What needs to be done: Having located the line with "9984 - Gris Plomb", repeat it and all remaining lines of the records exactly. Pictures do not belong in the answer.

--- Input for this task Enclosed Below ---

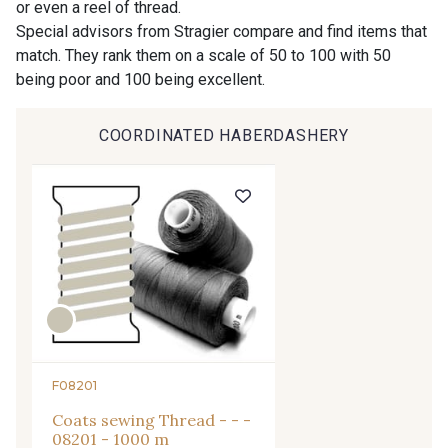
or even a reel of thread.
9612 - Gris beige
9992 - Gris Vetiver
Special advisors from Stragier compare and find items that
match. They rank them on a scale of 50 to 100 with 50
being poor and 100 being excellent.
9853 - Gris Fusil
9390 - Gris Mercure
COORDINATED HABERDASHERY
9491 - Gris Silex
9685 - Graphite
9905 - Anthracite
9138 - Gris clair
9391 - Gris Bruine
9404 - Gris frais
9824 - Gris Gargouille
9984 - Gris Plomb
F08201
Coats sewing Thread - - -
1712 - Blanc
2710 - Ivoire
08201 - 1000 m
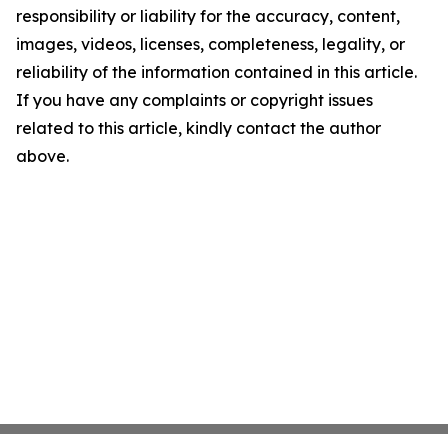
responsibility or liability for the accuracy, content,
images, videos, licenses, completeness, legality, or
reliability of the information contained in this article.
If you have any complaints or copyright issues
related to this article, kindly contact the author
above.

--- End of Enclosed Input for this task ---

Expected answer:
9984 - Gris Plomb
F08201
Coats sewing Thread - - -
1712 - Blanc
2710 - Ivoire
08201 - 1000 m
responsibility or liability for the accuracy, content,
images, videos, licenses, completeness, legality, or
reliability of the information contained in this article.
If you have any complaints or copyright issues
related to this article, kindly contact the author
above.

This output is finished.